Requirement - Rewrite these lines with every "darktable history" swapped for "edit log", leaving everything else unchanged.
--- Given information ---
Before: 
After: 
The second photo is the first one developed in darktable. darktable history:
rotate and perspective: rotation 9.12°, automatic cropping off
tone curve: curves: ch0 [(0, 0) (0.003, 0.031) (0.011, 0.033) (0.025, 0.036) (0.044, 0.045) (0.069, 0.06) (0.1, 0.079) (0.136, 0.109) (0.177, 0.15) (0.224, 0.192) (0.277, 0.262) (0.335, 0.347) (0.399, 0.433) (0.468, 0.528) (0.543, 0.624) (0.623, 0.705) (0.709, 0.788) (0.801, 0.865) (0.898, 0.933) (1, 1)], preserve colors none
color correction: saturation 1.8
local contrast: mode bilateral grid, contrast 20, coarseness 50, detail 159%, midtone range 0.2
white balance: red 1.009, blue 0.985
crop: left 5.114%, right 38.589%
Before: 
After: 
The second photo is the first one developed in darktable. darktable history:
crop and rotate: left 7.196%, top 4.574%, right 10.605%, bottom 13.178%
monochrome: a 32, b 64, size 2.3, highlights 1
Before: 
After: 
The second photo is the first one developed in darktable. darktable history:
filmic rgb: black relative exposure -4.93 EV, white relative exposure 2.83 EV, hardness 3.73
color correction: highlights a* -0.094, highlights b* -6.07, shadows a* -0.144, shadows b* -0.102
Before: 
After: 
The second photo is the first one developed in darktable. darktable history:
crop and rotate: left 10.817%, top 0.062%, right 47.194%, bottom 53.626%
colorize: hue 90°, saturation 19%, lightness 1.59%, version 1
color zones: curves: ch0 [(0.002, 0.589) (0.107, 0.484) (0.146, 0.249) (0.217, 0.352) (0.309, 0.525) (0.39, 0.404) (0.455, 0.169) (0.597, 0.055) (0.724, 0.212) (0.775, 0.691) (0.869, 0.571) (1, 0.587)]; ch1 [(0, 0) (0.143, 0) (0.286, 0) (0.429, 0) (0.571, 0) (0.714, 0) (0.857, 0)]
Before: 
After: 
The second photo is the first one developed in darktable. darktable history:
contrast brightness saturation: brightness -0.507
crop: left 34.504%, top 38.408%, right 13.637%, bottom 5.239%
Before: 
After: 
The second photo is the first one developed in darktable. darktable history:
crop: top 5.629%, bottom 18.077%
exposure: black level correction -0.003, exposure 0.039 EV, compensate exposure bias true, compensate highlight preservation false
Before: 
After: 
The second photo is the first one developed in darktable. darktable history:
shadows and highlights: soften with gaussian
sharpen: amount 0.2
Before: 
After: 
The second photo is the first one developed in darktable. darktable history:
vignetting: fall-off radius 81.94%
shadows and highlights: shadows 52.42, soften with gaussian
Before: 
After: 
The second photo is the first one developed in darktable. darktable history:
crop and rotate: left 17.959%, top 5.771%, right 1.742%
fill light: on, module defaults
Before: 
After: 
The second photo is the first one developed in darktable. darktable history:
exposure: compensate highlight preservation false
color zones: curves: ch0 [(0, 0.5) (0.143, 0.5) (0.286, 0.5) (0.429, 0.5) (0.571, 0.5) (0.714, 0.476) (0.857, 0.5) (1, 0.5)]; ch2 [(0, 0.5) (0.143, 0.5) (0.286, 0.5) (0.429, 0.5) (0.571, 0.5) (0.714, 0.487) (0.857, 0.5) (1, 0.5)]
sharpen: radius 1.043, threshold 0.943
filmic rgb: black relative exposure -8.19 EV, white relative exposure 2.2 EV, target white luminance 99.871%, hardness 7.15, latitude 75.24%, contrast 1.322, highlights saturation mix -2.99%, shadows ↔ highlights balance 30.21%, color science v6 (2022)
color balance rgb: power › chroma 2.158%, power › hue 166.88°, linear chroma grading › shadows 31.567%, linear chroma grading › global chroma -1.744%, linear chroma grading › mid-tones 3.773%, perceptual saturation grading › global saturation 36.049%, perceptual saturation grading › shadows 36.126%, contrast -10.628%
---
Response below -
Before: 
After: 
The second photo is the first one developed in darktable. edit log:
rotate and perspective: rotation 9.12°, automatic cropping off
tone curve: curves: ch0 [(0, 0) (0.003, 0.031) (0.011, 0.033) (0.025, 0.036) (0.044, 0.045) (0.069, 0.06) (0.1, 0.079) (0.136, 0.109) (0.177, 0.15) (0.224, 0.192) (0.277, 0.262) (0.335, 0.347) (0.399, 0.433) (0.468, 0.528) (0.543, 0.624) (0.623, 0.705) (0.709, 0.788) (0.801, 0.865) (0.898, 0.933) (1, 1)], preserve colors none
color correction: saturation 1.8
local contrast: mode bilateral grid, contrast 20, coarseness 50, detail 159%, midtone range 0.2
white balance: red 1.009, blue 0.985
crop: left 5.114%, right 38.589%
Before: 
After: 
The second photo is the first one developed in darktable. edit log:
crop and rotate: left 7.196%, top 4.574%, right 10.605%, bottom 13.178%
monochrome: a 32, b 64, size 2.3, highlights 1
Before: 
After: 
The second photo is the first one developed in darktable. edit log:
filmic rgb: black relative exposure -4.93 EV, white relative exposure 2.83 EV, hardness 3.73
color correction: highlights a* -0.094, highlights b* -6.07, shadows a* -0.144, shadows b* -0.102
Before: 
After: 
The second photo is the first one developed in darktable. edit log:
crop and rotate: left 10.817%, top 0.062%, right 47.194%, bottom 53.626%
colorize: hue 90°, saturation 19%, lightness 1.59%, version 1
color zones: curves: ch0 [(0.002, 0.589) (0.107, 0.484) (0.146, 0.249) (0.217, 0.352) (0.309, 0.525) (0.39, 0.404) (0.455, 0.169) (0.597, 0.055) (0.724, 0.212) (0.775, 0.691) (0.869, 0.571) (1, 0.587)]; ch1 [(0, 0) (0.143, 0) (0.286, 0) (0.429, 0) (0.571, 0) (0.714, 0) (0.857, 0)]
Before: 
After: 
The second photo is the first one developed in darktable. edit log:
contrast brightness saturation: brightness -0.507
crop: left 34.504%, top 38.408%, right 13.637%, bottom 5.239%
Before: 
After: 
The second photo is the first one developed in darktable. edit log:
crop: top 5.629%, bottom 18.077%
exposure: black level correction -0.003, exposure 0.039 EV, compensate exposure bias true, compensate highlight preservation false
Before: 
After: 
The second photo is the first one developed in darktable. edit log:
shadows and highlights: soften with gaussian
sharpen: amount 0.2
Before: 
After: 
The second photo is the first one developed in darktable. edit log:
vignetting: fall-off radius 81.94%
shadows and highlights: shadows 52.42, soften with gaussian
Before: 
After: 
The second photo is the first one developed in darktable. edit log:
crop and rotate: left 17.959%, top 5.771%, right 1.742%
fill light: on, module defaults
Before: 
After: 
The second photo is the first one developed in darktable. edit log:
exposure: compensate highlight preservation false
color zones: curves: ch0 [(0, 0.5) (0.143, 0.5) (0.286, 0.5) (0.429, 0.5) (0.571, 0.5) (0.714, 0.476) (0.857, 0.5) (1, 0.5)]; ch2 [(0, 0.5) (0.143, 0.5) (0.286, 0.5) (0.429, 0.5) (0.571, 0.5) (0.714, 0.487) (0.857, 0.5) (1, 0.5)]
sharpen: radius 1.043, threshold 0.943
filmic rgb: black relative exposure -8.19 EV, white relative exposure 2.2 EV, target white luminance 99.871%, hardness 7.15, latitude 75.24%, contrast 1.322, highlights saturation mix -2.99%, shadows ↔ highlights balance 30.21%, color science v6 (2022)
color balance rgb: power › chroma 2.158%, power › hue 166.88°, linear chroma grading › shadows 31.567%, linear chroma grading › global chroma -1.744%, linear chroma grading › mid-tones 3.773%, perceptual saturation grading › global saturation 36.049%, perceptual saturation grading › shadows 36.126%, contrast -10.628%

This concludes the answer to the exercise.